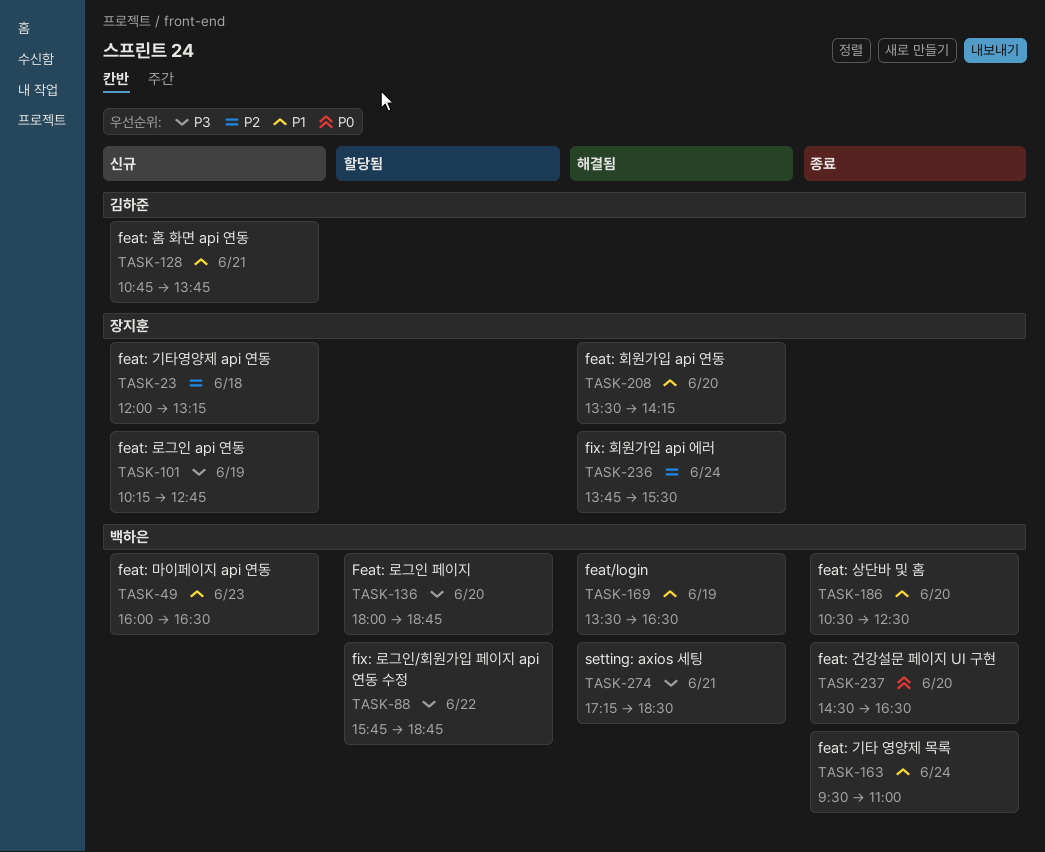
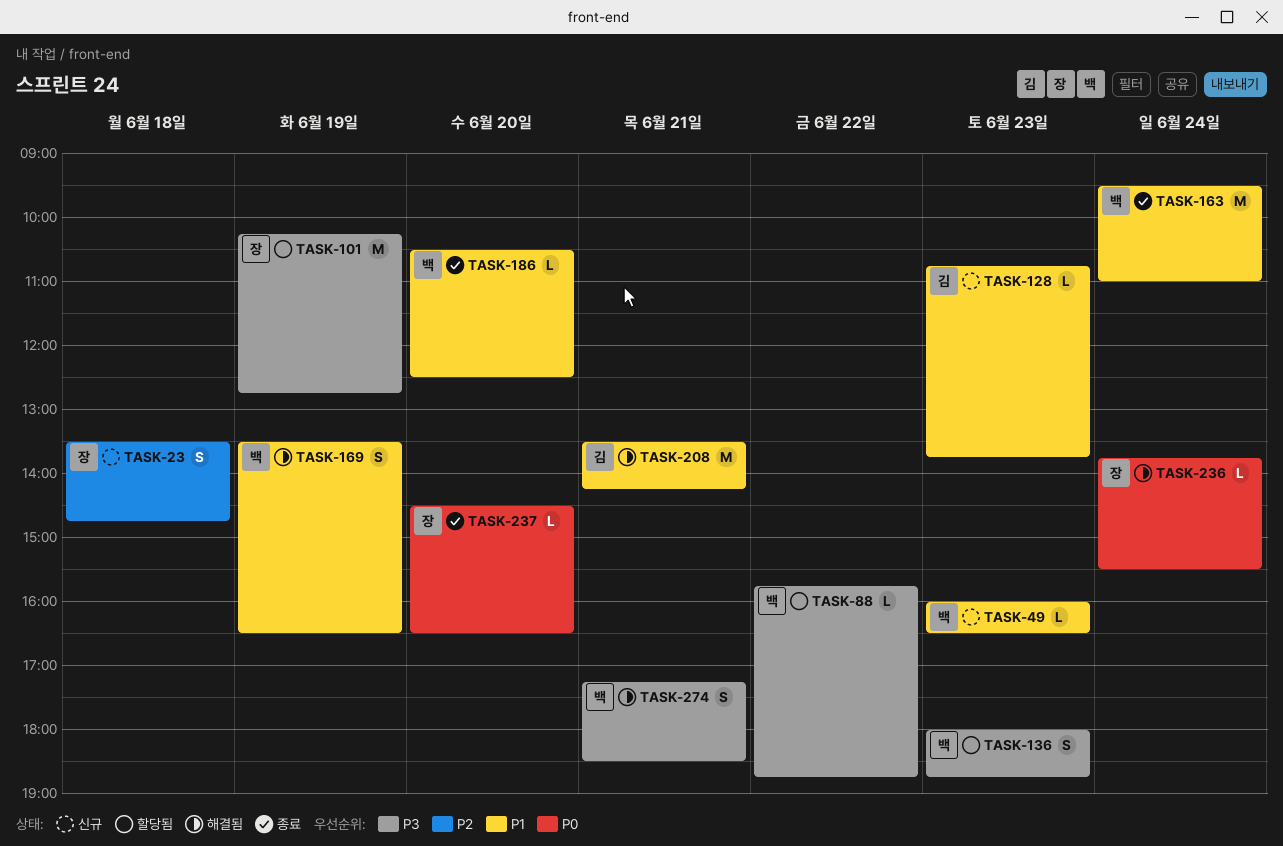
TASK-23, begins: 12:00 -> 13:30
TASK-23, ends: 13:15 -> 14:45
TASK-101, status: 신규 -> 할당됨
TASK-128, day: Jun 21 -> Jun 23
TASK-136, day: Jun 20 -> Jun 23
TASK-208, owner: 장지훈 -> 김하준
TASK-208, day: Jun 20 -> Jun 21
TASK-236, priority: P2 -> P0
TASK-237, owner: 백하은 -> 장지훈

▶ What is expected
Every record above must reappear exactly in the answer, minus its pictures.

▶ Problem solution
TASK-23, begins: 12:00 -> 13:30
TASK-23, ends: 13:15 -> 14:45
TASK-101, status: 신규 -> 할당됨
TASK-128, day: Jun 21 -> Jun 23
TASK-136, day: Jun 20 -> Jun 23
TASK-208, owner: 장지훈 -> 김하준
TASK-208, day: Jun 20 -> Jun 21
TASK-236, priority: P2 -> P0
TASK-237, owner: 백하은 -> 장지훈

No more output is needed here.